Young advocates: Positive interactions outweigh negatives on social media
By Lee Reinsch for Dairy Strong
Jessica Peters and Katie Dotterer-Pyle are young farmers who aim to change the way the dairy community interacts with the world and vice versa.
Peters posts videos and slice-of-life diary-type entries on the Facebook page for her farm, Spruce Row Farm in Meadville, Penn., as does Dotterer-Pyle, from her farm, Cow Comfort Inn Dairy in Union Bridge, Md. They presented, “Changing dairy: Starting with how we advocate,” on Jan. 24 on the Innovation Stage at the Dairy Strong conference in Madison.
Below is a Q&A with the two.
Regarding the title of your talk, how do farmers tend to advocate?
We’re not trying to discourage any farmer from advocating. If anything, we need more farmers to do so!
Farmers tend to advocate to their friends, through a personal page on Facebook or Instagram.
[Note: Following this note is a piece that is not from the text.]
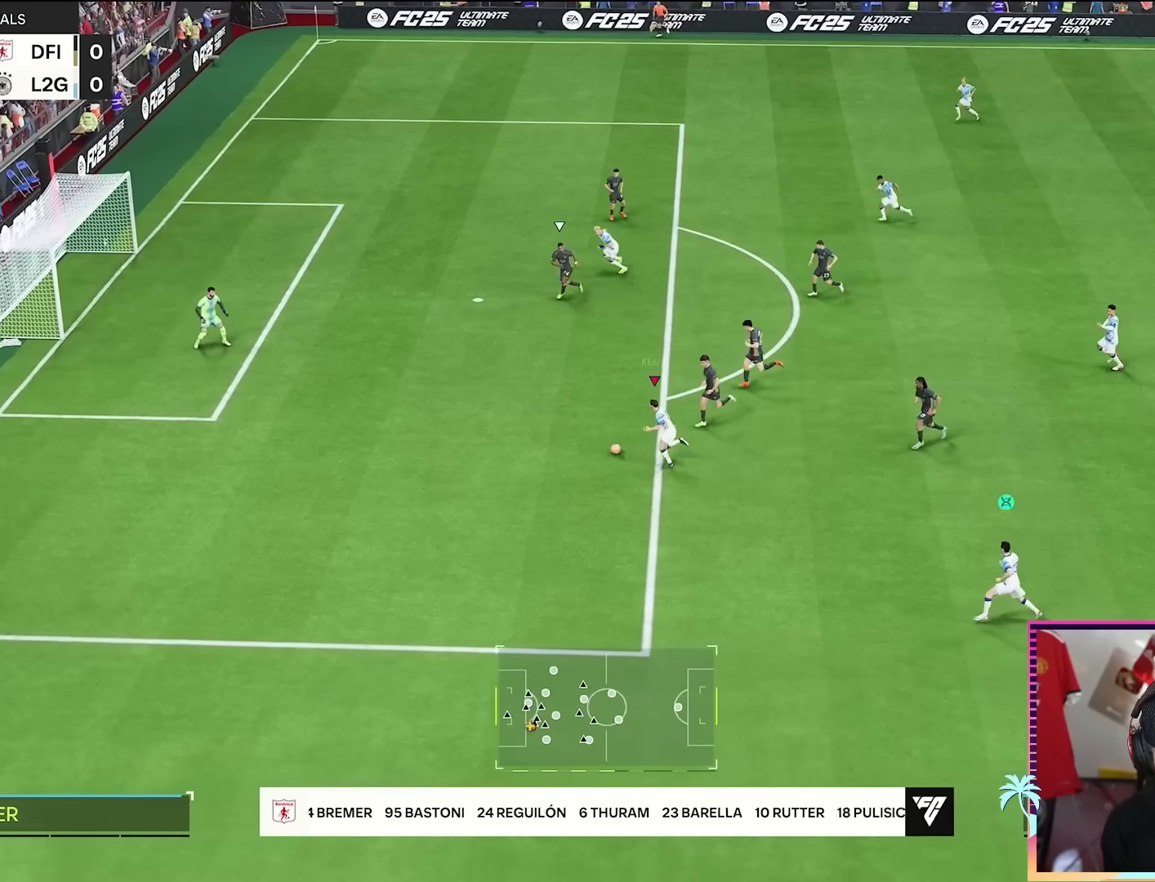
{"buttons": ["B"], "left_stick": "up-left", "right_stick": "center", "events": [[134, "left_stick", "up-left"], [151, "R2", "up"], [334, "B", "down"]]}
Their “friends” on social media are (with) both those that farm and those that don’t. This means they’re preaching to the choir to probably the majority of their friends while completely confusing their non-farming friends. Example: If you’re going to do a post about TMR (total mixed ration, a term used in feeding dairy cows), you had better be explaining what that acronym means. Otherwise, you’re only reaching your inner circle. Keep your personal pages, but create a business page that reaches so many more people — people you normally wouldn’t talk to. These are the people who want/need to learn where their food comes from.
Don’t you open yourself up to nastiness from opponents of livestock farming?
We get it; a lot of people are scared. We were too. And the hateful vegans and animal rights extremists are horrible. But there are so many tools now to help you deal with all of that. You also learn to grow a thick skin, pretty quick. Hurtful comments don’t even phase us anymore. The amount of positive and inquisitive questions and conversations with complete strangers who legitimately want to learn the origins of their food completely outweigh the Internet trolls.
Farmers should keep it positive, right?
Another thing farmers tend to do is only post about the good that happens on their operations. Social media has become a highlight reel of people’s lives. It makes it seem that bad days never happen anymore because you don’t see those posts! People aren’t stupid; they know it’s not all sunshine and rainbows all the time. Be more real; post the not-so-great aspects of farming. Yes, we post about our cute Jersey calves, but we also keep it real with posts about surgeries, selling cows, sick cows, etc.
Also, make yourself personable so that people relate to you. Don’t be afraid to be you. Jess is a lot of fun and adds silliness and wit to her posts. Katie is sassy and adds some snarkiness to hers.